Problem description :: Exact reproduction, images excluded: write out the records below.

Records contained in a dataset ::
◆ ◆ ◆ ◆

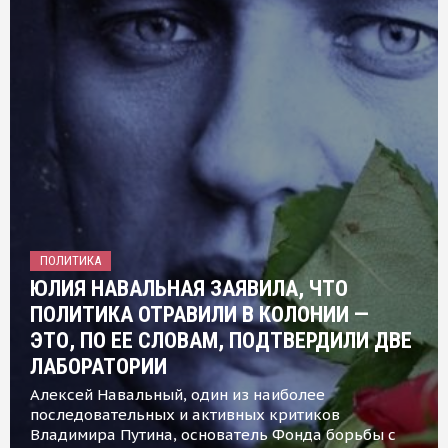
ПОЛИТИКА
ЮЛИЯ НАВАЛЬНАЯ ЗАЯВИЛА, ЧТО
ПОЛИТИКА ОТРАВИЛИ В КОЛОНИИ —
ЭТО, ПО ЕЕ СЛОВАМ, ПОДТВЕРДИЛИ ДВЕ
ЛАБОРАТОРИИ
Алексей Навальный, один из наиболее
последовательных и активных критиков
Владимира Путина, основатель Фонда борьбы с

◆ ◆ ◆ ◆

Task solution ::
ПОЛИТИКА
ЮЛИЯ НАВАЛЬНАЯ ЗАЯВИЛА, ЧТО
ПОЛИТИКА ОТРАВИЛИ В КОЛОНИИ —
ЭТО, ПО ЕЕ СЛОВАМ, ПОДТВЕРДИЛИ ДВЕ
ЛАБОРАТОРИИ
Алексей Навальный, один из наиболее
последовательных и активных критиков
Владимира Путина, основатель Фонда борьбы с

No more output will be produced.